[WHAT TO DO] Count the lines in the items below that contain the string "انواع". Reply with that number alone.

---*---

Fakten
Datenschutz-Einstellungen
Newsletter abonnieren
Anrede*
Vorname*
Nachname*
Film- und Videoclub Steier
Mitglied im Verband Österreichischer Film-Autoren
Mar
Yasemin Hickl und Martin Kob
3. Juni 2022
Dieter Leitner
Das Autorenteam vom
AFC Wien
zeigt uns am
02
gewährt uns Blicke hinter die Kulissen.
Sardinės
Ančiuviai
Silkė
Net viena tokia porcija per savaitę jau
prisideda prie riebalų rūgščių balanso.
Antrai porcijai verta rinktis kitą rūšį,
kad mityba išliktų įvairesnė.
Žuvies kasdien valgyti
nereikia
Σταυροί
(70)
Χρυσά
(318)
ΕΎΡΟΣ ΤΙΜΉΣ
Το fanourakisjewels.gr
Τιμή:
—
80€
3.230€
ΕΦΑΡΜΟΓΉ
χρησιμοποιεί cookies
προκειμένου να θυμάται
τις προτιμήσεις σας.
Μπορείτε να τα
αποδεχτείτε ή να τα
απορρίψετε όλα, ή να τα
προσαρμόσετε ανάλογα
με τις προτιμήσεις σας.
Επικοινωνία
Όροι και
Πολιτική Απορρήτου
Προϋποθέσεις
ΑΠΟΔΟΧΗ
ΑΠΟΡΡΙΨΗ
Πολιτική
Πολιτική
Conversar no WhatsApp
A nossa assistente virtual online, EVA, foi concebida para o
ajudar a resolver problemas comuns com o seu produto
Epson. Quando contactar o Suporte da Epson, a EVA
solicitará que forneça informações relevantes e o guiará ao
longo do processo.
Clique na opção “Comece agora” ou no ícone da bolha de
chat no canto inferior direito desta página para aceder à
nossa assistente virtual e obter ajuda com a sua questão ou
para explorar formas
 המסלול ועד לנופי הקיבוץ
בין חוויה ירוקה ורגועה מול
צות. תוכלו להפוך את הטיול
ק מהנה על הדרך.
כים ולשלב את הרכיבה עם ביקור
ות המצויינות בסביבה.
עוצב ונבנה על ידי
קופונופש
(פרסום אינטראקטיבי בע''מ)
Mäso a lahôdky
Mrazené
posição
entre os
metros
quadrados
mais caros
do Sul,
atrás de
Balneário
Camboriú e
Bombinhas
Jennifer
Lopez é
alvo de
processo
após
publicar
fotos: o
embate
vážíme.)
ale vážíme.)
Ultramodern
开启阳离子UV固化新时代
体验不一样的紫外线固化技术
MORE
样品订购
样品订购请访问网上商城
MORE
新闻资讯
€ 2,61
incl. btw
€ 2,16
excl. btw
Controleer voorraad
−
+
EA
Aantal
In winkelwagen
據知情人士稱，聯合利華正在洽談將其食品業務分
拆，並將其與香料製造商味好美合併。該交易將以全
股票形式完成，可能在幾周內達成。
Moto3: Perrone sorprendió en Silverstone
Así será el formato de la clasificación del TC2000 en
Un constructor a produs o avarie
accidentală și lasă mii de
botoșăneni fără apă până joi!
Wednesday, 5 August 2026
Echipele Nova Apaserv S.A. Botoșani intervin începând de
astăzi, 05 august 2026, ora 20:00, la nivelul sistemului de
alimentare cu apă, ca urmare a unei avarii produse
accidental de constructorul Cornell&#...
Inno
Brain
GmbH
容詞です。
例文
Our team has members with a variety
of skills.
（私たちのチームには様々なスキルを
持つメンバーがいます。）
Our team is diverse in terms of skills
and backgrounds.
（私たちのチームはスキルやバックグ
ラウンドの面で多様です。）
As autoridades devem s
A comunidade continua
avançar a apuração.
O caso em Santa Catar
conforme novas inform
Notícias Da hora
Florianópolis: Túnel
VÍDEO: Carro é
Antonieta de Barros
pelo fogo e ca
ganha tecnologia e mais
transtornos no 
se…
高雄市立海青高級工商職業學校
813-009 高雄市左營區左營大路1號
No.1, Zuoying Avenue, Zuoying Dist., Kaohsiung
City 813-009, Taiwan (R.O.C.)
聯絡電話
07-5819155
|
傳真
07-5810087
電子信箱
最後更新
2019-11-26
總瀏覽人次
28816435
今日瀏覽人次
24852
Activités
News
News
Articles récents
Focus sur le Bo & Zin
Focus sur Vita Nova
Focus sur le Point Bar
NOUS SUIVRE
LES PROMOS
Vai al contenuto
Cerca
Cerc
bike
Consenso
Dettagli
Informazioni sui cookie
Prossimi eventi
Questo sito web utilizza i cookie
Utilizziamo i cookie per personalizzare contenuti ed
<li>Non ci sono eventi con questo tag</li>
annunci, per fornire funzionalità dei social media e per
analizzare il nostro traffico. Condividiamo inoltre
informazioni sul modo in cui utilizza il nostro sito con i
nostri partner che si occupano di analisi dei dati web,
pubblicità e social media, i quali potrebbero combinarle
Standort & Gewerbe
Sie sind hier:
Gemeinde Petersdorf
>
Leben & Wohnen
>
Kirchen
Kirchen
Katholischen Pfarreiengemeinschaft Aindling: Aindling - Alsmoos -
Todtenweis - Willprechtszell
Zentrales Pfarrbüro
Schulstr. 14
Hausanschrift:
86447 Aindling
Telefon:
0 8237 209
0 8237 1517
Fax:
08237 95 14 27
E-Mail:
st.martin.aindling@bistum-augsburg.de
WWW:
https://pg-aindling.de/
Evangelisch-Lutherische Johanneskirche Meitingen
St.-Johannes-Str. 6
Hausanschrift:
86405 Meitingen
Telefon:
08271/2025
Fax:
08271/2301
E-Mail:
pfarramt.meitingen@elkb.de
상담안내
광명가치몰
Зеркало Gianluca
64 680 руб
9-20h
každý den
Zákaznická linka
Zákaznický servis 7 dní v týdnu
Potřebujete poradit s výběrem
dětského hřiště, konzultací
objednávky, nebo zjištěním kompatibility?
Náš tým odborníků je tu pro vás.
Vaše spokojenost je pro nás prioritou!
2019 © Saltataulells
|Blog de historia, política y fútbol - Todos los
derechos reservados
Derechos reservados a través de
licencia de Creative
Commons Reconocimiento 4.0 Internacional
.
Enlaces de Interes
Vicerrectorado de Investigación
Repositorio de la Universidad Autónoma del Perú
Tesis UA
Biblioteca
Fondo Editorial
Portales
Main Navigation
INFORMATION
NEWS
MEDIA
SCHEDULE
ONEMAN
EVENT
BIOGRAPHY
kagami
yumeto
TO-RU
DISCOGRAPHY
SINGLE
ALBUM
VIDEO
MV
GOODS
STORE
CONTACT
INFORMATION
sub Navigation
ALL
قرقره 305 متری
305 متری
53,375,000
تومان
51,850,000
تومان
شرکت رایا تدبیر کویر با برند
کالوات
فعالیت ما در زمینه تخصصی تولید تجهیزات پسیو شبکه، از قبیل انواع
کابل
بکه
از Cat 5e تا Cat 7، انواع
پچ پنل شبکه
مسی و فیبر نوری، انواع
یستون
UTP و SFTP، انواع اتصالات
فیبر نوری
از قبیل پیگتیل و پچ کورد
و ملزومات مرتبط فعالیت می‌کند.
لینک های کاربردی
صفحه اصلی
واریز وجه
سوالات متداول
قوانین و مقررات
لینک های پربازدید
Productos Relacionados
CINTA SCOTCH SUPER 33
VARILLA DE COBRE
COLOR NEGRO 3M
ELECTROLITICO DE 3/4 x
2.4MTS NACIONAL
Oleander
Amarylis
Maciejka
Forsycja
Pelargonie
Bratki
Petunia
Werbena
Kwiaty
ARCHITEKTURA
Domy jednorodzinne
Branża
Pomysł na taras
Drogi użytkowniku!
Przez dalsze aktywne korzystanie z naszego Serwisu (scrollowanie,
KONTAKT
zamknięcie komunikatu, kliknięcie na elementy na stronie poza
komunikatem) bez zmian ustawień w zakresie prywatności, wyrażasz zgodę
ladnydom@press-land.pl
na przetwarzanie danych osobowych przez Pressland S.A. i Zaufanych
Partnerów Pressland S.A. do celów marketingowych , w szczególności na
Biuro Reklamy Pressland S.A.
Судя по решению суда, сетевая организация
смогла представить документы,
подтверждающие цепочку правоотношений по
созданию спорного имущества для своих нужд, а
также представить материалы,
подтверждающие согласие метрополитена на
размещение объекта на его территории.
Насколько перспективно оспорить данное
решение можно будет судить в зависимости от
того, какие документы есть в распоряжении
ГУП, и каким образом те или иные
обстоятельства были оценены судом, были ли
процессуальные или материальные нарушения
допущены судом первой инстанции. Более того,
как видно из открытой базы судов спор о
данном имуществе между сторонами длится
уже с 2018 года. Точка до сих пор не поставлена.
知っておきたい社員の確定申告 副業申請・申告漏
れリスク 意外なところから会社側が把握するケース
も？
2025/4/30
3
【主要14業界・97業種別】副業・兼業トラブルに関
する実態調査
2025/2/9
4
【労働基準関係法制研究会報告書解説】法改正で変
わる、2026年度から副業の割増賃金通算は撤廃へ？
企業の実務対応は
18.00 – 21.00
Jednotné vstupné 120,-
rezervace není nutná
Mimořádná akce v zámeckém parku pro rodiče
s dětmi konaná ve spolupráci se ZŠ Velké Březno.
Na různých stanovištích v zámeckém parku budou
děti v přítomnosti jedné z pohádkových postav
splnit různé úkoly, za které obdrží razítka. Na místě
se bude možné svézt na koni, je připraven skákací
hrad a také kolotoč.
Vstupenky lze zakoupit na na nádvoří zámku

---*---

[EXERCISE RESULT] 4